→ EXTRACTED ENTRIES:
--- START ---
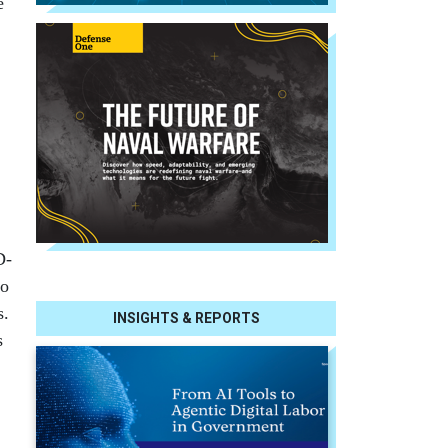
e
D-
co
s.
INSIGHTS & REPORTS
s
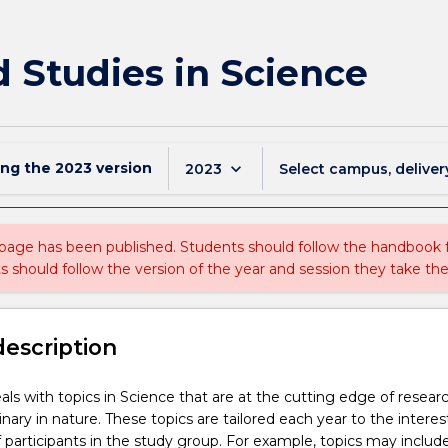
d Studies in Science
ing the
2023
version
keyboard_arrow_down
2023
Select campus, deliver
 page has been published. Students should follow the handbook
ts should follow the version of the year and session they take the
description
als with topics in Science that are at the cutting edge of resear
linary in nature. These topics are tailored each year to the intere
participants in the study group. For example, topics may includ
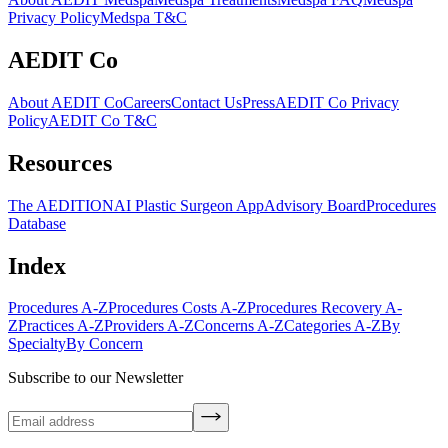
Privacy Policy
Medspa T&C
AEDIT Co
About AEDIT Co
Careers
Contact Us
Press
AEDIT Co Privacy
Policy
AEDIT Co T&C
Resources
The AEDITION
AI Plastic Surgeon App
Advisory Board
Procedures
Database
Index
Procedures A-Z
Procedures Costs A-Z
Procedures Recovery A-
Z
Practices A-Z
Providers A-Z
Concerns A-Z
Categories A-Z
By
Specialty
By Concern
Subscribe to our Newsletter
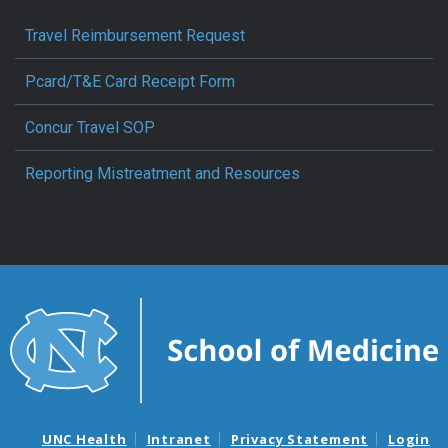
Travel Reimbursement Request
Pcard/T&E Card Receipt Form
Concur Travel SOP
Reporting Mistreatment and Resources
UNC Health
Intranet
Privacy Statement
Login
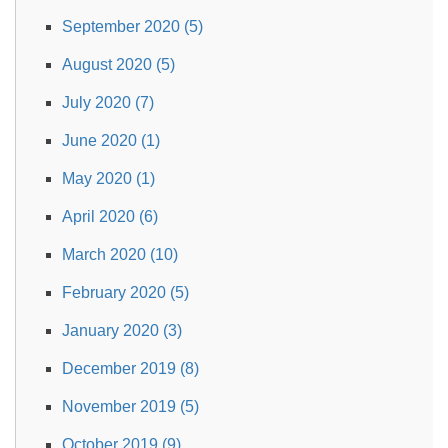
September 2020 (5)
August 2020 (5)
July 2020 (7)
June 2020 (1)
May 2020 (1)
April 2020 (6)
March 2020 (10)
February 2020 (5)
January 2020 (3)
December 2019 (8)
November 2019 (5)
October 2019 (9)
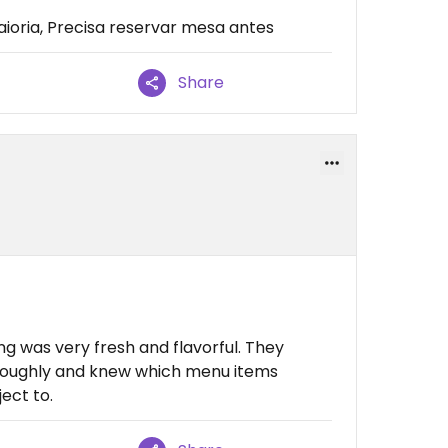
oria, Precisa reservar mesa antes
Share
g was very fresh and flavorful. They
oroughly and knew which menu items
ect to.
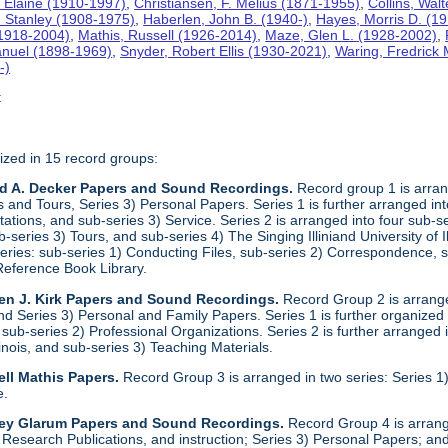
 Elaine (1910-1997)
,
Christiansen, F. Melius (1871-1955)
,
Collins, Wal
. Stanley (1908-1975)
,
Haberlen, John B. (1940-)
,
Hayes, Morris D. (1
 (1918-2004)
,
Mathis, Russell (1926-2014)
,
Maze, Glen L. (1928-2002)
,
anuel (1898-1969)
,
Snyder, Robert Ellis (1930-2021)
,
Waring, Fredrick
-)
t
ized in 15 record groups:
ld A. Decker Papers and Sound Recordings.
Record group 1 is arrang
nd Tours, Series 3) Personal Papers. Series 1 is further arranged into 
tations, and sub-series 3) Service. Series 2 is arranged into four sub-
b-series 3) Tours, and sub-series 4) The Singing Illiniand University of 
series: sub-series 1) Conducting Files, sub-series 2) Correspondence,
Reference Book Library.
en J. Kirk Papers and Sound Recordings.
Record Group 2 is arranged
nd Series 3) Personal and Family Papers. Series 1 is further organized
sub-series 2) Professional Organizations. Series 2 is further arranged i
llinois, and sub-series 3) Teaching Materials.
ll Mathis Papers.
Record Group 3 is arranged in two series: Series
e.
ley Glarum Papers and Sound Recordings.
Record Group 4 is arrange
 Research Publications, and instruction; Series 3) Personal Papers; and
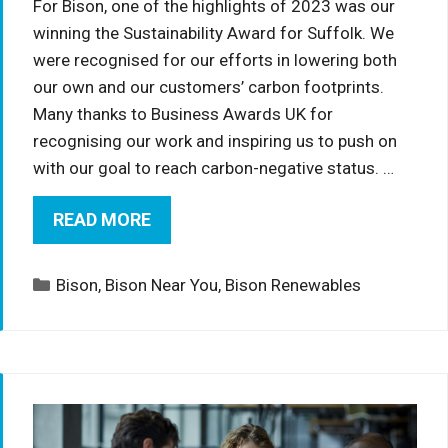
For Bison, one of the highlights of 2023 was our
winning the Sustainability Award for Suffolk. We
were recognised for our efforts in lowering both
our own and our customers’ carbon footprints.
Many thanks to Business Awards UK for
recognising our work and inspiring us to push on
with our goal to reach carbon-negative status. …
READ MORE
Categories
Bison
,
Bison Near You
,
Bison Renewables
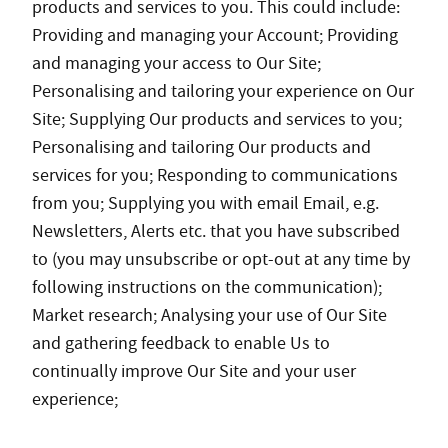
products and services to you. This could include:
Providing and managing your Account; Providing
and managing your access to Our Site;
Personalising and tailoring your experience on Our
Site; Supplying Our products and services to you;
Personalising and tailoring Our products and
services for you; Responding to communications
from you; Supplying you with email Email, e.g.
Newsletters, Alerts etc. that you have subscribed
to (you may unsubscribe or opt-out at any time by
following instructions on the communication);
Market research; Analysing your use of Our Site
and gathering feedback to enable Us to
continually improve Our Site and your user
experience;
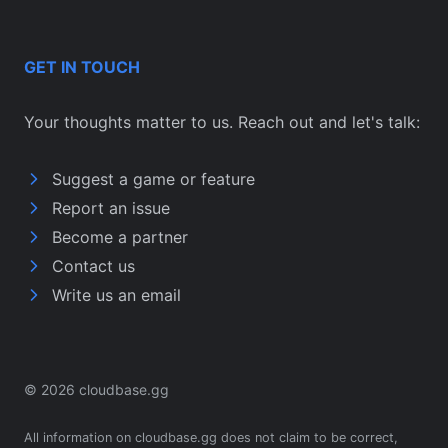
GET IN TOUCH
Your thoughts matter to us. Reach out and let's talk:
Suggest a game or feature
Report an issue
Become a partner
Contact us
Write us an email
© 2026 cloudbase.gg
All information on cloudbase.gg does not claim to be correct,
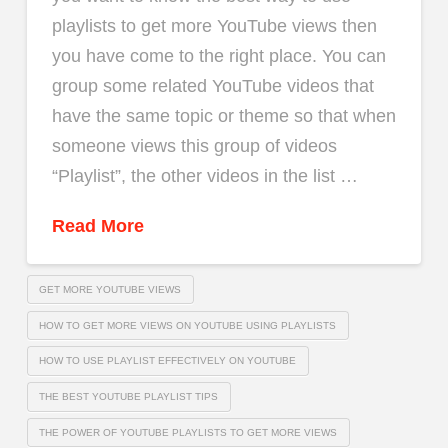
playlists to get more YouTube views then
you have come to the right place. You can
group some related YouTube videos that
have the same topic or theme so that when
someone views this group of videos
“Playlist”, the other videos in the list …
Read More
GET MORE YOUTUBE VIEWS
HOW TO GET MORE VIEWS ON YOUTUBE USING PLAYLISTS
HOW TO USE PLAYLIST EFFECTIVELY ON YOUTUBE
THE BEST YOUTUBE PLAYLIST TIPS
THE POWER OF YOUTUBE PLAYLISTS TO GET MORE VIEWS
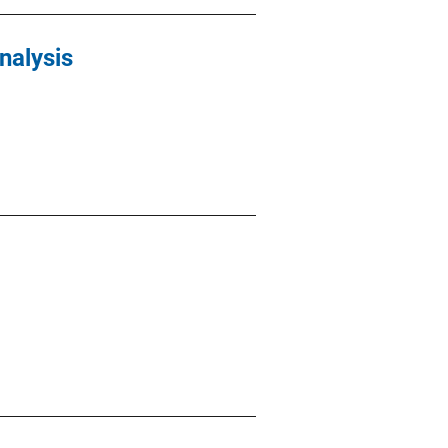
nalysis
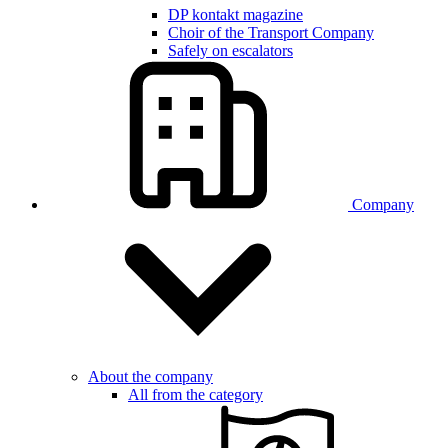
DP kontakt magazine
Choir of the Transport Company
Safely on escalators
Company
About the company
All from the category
--- END ---
--- START ---
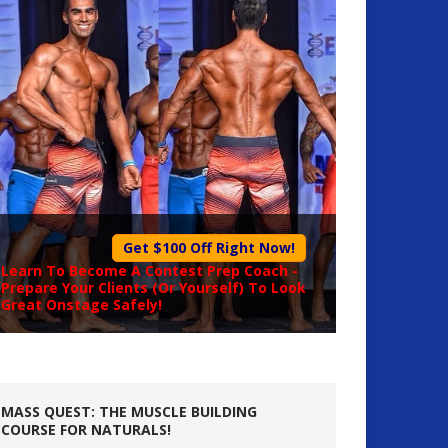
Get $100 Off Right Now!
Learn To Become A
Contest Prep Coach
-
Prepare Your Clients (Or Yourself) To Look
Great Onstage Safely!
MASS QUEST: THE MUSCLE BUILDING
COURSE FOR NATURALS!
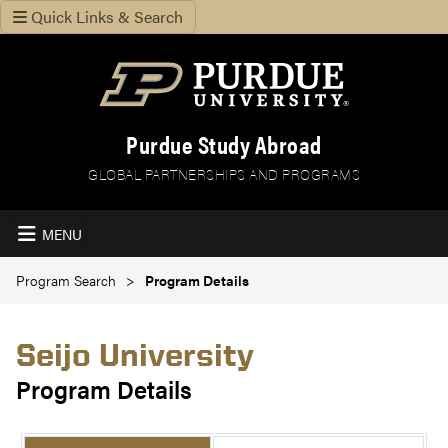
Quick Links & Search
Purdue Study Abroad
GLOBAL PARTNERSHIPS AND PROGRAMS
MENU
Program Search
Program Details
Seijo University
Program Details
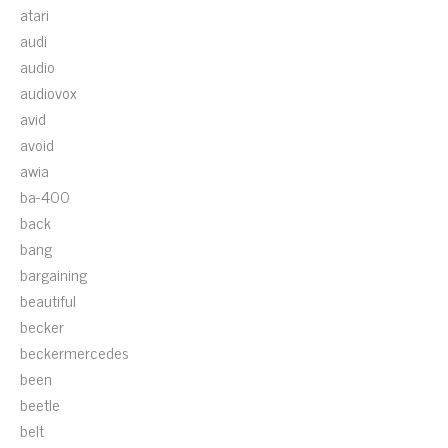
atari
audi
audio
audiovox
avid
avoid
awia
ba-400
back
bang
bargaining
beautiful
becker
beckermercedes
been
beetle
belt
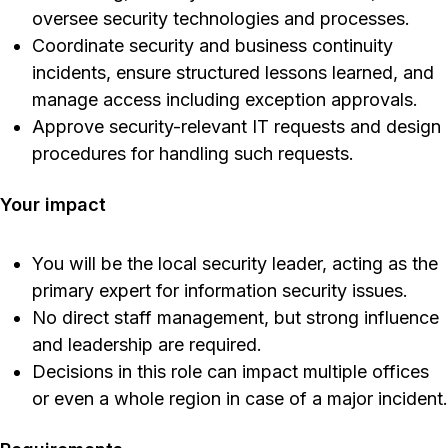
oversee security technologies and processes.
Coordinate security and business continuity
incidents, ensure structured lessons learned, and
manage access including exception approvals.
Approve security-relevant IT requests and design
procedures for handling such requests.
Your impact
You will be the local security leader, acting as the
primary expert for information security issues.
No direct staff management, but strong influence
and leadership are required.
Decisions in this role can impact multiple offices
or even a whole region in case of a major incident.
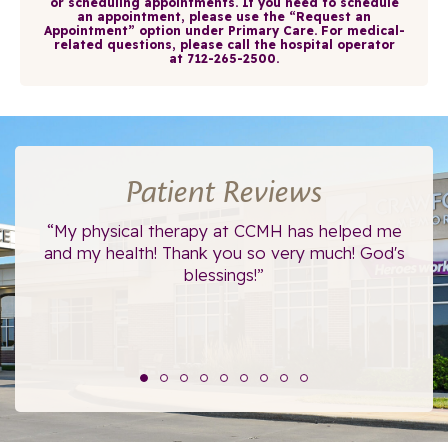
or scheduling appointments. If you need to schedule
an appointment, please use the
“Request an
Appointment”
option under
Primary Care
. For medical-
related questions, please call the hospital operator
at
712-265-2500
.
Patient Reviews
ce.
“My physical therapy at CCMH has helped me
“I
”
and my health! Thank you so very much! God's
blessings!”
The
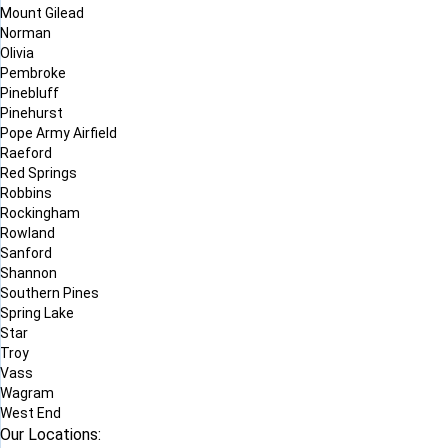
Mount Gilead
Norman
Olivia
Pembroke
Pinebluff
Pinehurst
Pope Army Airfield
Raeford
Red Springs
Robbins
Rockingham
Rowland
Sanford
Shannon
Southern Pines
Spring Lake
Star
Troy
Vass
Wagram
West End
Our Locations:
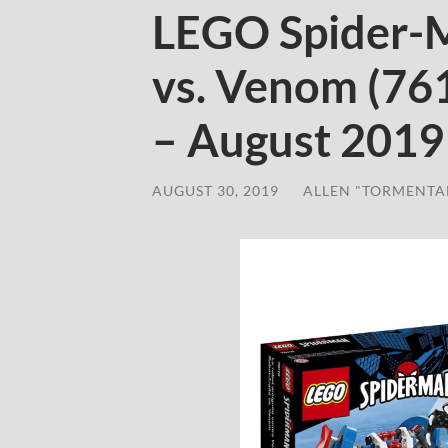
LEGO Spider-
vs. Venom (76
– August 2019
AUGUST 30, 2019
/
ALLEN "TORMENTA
--- END ---
→ WHAT YOU NEED TO DO:
Please copy the lines above exactly, starting at the line that holds "page has been" and ending at the line that holds "Concur Travel SOP"; include both, but no pictures.

→ EXERCISE OUTPUT:
 page has been published. Students should follow the handbook
ts should follow the version of the year and session they take the
description
als with topics in Science that are at the cutting edge of resear
linary in nature. These topics are tailored each year to the intere
participants in the study group. For example, topics may includ
Privacy Policy
Medspa T&C
AEDIT Co
About AEDIT Co
Careers
Contact Us
Press
AEDIT Co Privacy
Policy
AEDIT Co T&C
Resources
The AEDITION
AI Plastic Surgeon App
Advisory Board
Procedures
Database
Index
Procedures A-Z
Procedures Costs A-Z
Procedures Recovery A-
Z
Practices A-Z
Providers A-Z
Concerns A-Z
Categories A-Z
By
Specialty
By Concern
Subscribe to our Newsletter
Travel Reimbursement Request
Pcard/T&E Card Receipt Form
Concur Travel SOP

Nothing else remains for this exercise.